EleutherAI / pythia

The hub for EleutherAI's work on interpretability and learning dynamics
Apache License 2.0
2.16k stars 156 forks source link

Details about "EleutherAI/pythia-160m-seed*" models #142

Closed IanMagnusson closed 7 months ago

IanMagnusson commented 7 months ago

Hello! Thank you for making this fantastic suite of models; I think this is one of the most important contributions to the research community in recent memory.

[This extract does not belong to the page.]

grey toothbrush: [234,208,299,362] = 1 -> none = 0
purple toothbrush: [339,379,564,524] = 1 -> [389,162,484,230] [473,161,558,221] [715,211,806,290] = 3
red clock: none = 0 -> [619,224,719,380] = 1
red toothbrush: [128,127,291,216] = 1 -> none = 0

I have a question about the training details of the EleutherAI/pythia-160m-seed* models that are hosted on HF hub, and hopefully this might be a good place to ask. I'm curious specifically what the seeds that differ between these models and also presumably the EleutherAI/pythia-160m model control. Do they control both the weight initialization and the training data shuffle order? Or perhaps only one or the other? It seems these were released after the paper, since the paper says there are no experiments over different seeds.

Thank you so much for any clarification you can offer!

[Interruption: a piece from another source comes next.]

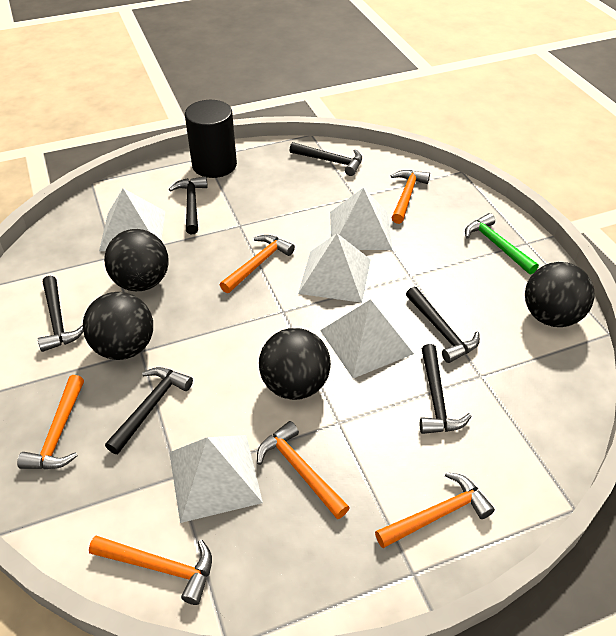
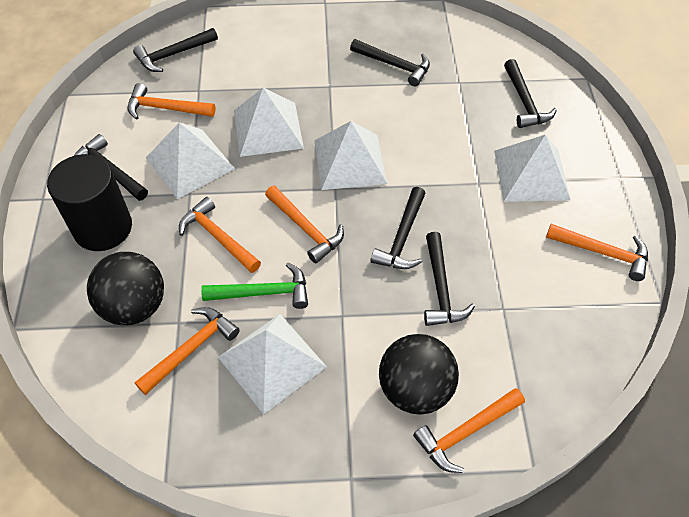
black ball: [83,292,153,360] [104,229,169,291] [259,328,331,400] [525,262,595,327] = 4 -> [87,252,164,326] [379,334,459,415] = 2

haileyschoelkopf commented 7 months ago

Hi! These vary both in training data shuffle and weight initialization. We did indeed train them after the paper--a couple 160m models a while ago, and quite a few new seeds more recently for some work-in-progress work.

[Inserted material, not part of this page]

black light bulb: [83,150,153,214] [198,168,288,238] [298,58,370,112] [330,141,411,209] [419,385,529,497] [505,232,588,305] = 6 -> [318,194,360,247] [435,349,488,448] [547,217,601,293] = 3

(Maybe @oskarvanderwal can confirm re: the recent ones!)

IanMagnusson commented 7 months ago

Fantastic! Thank you so much for the quick clarification

oskarvanderwal commented 6 months ago

We are planning on releasing more Pythia models for different seeds for the smaller models. As @haileyschoelkopf mentioned, the seed is used for both the data and the weights for the new ones as well. Once we've trained all the models, I'll make sure to add more information in the README!